Records provided

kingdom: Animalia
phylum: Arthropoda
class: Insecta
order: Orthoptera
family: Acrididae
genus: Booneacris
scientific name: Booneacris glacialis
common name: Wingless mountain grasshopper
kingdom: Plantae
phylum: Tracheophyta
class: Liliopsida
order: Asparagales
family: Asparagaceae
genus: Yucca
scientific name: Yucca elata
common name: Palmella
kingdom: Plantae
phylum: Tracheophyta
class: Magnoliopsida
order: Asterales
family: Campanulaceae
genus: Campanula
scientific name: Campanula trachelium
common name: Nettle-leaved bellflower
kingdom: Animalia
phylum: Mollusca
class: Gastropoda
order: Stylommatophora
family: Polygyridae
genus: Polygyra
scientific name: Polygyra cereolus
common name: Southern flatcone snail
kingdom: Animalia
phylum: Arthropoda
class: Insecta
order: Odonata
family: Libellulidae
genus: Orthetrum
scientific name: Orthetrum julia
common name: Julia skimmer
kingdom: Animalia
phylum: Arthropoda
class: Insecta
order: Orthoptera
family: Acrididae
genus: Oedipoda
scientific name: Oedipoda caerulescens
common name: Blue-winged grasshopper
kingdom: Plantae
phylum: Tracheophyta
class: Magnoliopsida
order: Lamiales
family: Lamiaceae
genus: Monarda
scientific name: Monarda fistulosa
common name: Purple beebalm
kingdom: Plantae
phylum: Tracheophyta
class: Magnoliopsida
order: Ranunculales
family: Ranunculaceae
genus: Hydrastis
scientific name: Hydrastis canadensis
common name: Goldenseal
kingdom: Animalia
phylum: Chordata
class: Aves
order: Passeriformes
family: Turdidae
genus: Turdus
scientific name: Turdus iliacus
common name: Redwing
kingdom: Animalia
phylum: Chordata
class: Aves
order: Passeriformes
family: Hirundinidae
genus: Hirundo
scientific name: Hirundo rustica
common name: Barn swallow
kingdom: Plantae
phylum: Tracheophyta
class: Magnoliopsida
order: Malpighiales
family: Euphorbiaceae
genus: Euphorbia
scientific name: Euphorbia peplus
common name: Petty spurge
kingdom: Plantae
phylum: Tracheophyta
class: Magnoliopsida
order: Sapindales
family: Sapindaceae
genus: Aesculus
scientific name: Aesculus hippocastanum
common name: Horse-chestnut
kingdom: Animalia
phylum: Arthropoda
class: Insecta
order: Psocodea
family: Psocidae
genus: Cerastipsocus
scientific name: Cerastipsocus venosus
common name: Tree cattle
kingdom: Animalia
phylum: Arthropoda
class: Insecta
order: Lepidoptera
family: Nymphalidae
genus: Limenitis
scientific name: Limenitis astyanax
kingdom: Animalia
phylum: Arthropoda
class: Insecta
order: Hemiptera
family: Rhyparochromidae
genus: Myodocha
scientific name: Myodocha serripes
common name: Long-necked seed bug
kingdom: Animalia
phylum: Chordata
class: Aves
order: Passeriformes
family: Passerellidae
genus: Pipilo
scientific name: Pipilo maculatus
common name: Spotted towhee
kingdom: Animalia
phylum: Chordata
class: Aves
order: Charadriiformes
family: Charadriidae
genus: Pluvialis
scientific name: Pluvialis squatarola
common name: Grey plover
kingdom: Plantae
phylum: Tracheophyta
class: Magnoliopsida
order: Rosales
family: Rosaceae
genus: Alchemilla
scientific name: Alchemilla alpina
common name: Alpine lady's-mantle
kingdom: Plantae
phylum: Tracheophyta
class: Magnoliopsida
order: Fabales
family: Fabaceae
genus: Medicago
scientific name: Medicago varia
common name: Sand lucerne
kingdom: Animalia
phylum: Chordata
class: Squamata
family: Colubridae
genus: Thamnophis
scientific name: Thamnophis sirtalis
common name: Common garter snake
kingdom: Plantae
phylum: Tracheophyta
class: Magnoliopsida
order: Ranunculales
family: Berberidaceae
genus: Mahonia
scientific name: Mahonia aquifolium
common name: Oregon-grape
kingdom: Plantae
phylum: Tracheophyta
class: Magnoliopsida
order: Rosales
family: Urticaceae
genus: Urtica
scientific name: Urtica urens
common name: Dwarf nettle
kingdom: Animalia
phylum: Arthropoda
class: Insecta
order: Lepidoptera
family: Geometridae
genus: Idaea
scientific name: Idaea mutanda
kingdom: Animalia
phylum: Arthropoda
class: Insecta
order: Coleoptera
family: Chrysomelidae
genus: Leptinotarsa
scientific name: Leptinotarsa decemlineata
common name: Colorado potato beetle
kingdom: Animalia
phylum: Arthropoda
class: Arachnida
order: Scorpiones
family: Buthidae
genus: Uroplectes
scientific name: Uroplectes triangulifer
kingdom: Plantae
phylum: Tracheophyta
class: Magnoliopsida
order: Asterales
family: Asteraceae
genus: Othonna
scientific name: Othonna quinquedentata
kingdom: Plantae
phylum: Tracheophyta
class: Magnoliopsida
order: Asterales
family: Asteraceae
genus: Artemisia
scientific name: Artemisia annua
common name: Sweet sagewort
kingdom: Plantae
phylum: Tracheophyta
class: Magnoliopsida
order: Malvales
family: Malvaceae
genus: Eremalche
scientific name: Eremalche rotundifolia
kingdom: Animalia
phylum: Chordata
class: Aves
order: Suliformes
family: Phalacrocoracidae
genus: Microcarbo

Exercise requirements
Repeat the lines word for word, beginning with the line that contains "genus: Cerastipsocus" and continuing through the line that contains "family: Passerellidae".

Answer to this exercise
genus: Cerastipsocus
scientific name: Cerastipsocus venosus
common name: Tree cattle
kingdom: Animalia
phylum: Arthropoda
class: Insecta
order: Lepidoptera
family: Nymphalidae
genus: Limenitis
scientific name: Limenitis astyanax
kingdom: Animalia
phylum: Arthropoda
class: Insecta
order: Hemiptera
family: Rhyparochromidae
genus: Myodocha
scientific name: Myodocha serripes
common name: Long-necked seed bug
kingdom: Animalia
phylum: Chordata
class: Aves
order: Passeriformes
family: Passerellidae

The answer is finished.